▶ _SELECTED TEXT_:
┌──

Supporters mobilize, demand ‘Free Herman Wallace!’

Published Aug 14, 2006 8:50 PM

Herman Wallace, Robert King Wilkerson
and Albert Woodfox.

Supporters of the Angola 3 are traveling by buses and vans, trains and planes to hold a vigil outside the walls of the Louisiana State Penitentiary on Aug. 15, during prisoner Herman Wallace’s evidentiary hearing inside.

Buses are already slated to leave from Austin, Houston and Dallas, Texas; Law rence, Kan.; Oakland, Calif.; Tucson, Ariz.; Chicago, Philadelphia and New York.

Common Ground and other community-based organizations have scheduled buses from New Orleans.

The Angola 3—Herman Wallace, Albert Woodfox and Robert King Wilkerson—were sentenced to life without parole after their conviction for the 1972 killing of a prison guard. Wilkerson proved his innocence and won release in 2001.

Organizations all over the world, including Amnesty International, have demanded freedom for the Angola 3. The parliaments of Indonesia, Portugal, Belgium and Netherlands, and the African National Congress in South Africa, have all denounced the decades of solitary imprisonment the men have endured as “cruel and unusual punishment” and have recognized the Angola 3 as “political prisoners.”

└──

[Saved data entries]
┌──

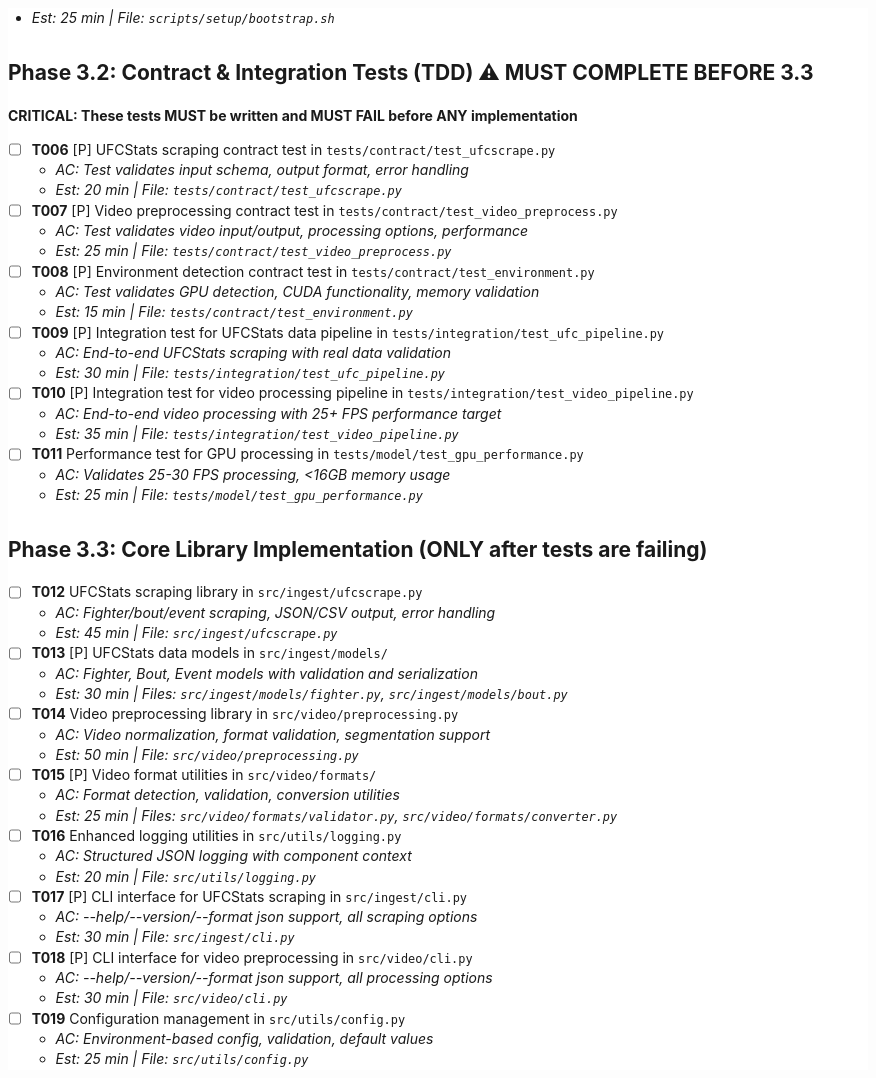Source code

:   - *Est: 25 min | File: `scripts/setup/bootstrap.sh`*

## Phase 3.2: Contract & Integration Tests (TDD) ⚠️ MUST COMPLETE BEFORE 3.3
**CRITICAL: These tests MUST be written and MUST FAIL before ANY implementation**
- [ ] **T006** [P] UFCStats scraping contract test in `tests/contract/test_ufcscrape.py`
  - *AC: Test validates input schema, output format, error handling*
  - *Est: 20 min | File: `tests/contract/test_ufcscrape.py`*
- [ ] **T007** [P] Video preprocessing contract test in `tests/contract/test_video_preprocess.py`
  - *AC: Test validates video input/output, processing options, performance*
  - *Est: 25 min | File: `tests/contract/test_video_preprocess.py`*
- [ ] **T008** [P] Environment detection contract test in `tests/contract/test_environment.py`
  - *AC: Test validates GPU detection, CUDA functionality, memory validation*
  - *Est: 15 min | File: `tests/contract/test_environment.py`*
- [ ] **T009** [P] Integration test for UFCStats data pipeline in `tests/integration/test_ufc_pipeline.py`
  - *AC: End-to-end UFCStats scraping with real data validation*
  - *Est: 30 min | File: `tests/integration/test_ufc_pipeline.py`*
- [ ] **T010** [P] Integration test for video processing pipeline in `tests/integration/test_video_pipeline.py`
  - *AC: End-to-end video processing with 25+ FPS performance target*
  - *Est: 35 min | File: `tests/integration/test_video_pipeline.py`*
- [ ] **T011** Performance test for GPU processing in `tests/model/test_gpu_performance.py`
  - *AC: Validates 25-30 FPS processing, <16GB memory usage*
  - *Est: 25 min | File: `tests/model/test_gpu_performance.py`*

## Phase 3.3: Core Library Implementation (ONLY after tests are failing)
- [ ] **T012** UFCStats scraping library in `src/ingest/ufcscrape.py`
  - *AC: Fighter/bout/event scraping, JSON/CSV output, error handling*
  - *Est: 45 min | File: `src/ingest/ufcscrape.py`*
- [ ] **T013** [P] UFCStats data models in `src/ingest/models/`
  - *AC: Fighter, Bout, Event models with validation and serialization*
  - *Est: 30 min | Files: `src/ingest/models/fighter.py`, `src/ingest/models/bout.py`*
- [ ] **T014** Video preprocessing library in `src/video/preprocessing.py`
  - *AC: Video normalization, format validation, segmentation support*
  - *Est: 50 min | File: `src/video/preprocessing.py`*
- [ ] **T015** [P] Video format utilities in `src/video/formats/`
  - *AC: Format detection, validation, conversion utilities*
  - *Est: 25 min | Files: `src/video/formats/validator.py`, `src/video/formats/converter.py`*
- [ ] **T016** Enhanced logging utilities in `src/utils/logging.py`
  - *AC: Structured JSON logging with component context*
  - *Est: 20 min | File: `src/utils/logging.py`*
- [ ] **T017** [P] CLI interface for UFCStats scraping in `src/ingest/cli.py`
  - *AC: --help/--version/--format json support, all scraping options*
  - *Est: 30 min | File: `src/ingest/cli.py`*
- [ ] **T018** [P] CLI interface for video preprocessing in `src/video/cli.py`
  - *AC: --help/--version/--format json support, all processing options*
  - *Est: 30 min | File: `src/video/cli.py`*
- [ ] **T019** Configuration management in `src/utils/config.py`
  - *AC: Environment-based config, validation, default values*
  - *Est: 25 min | File: `src/utils/config.py`*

└──

▶ _EXERCISE DESCRIPTION_:
In the article on the Angola 3, which countries' parliaments are named as having denounced the men's solitary imprisonment?

▶ _RESPONSE TO THIS TASK_:
Indonesia, Portugal, Belgium and Netherlands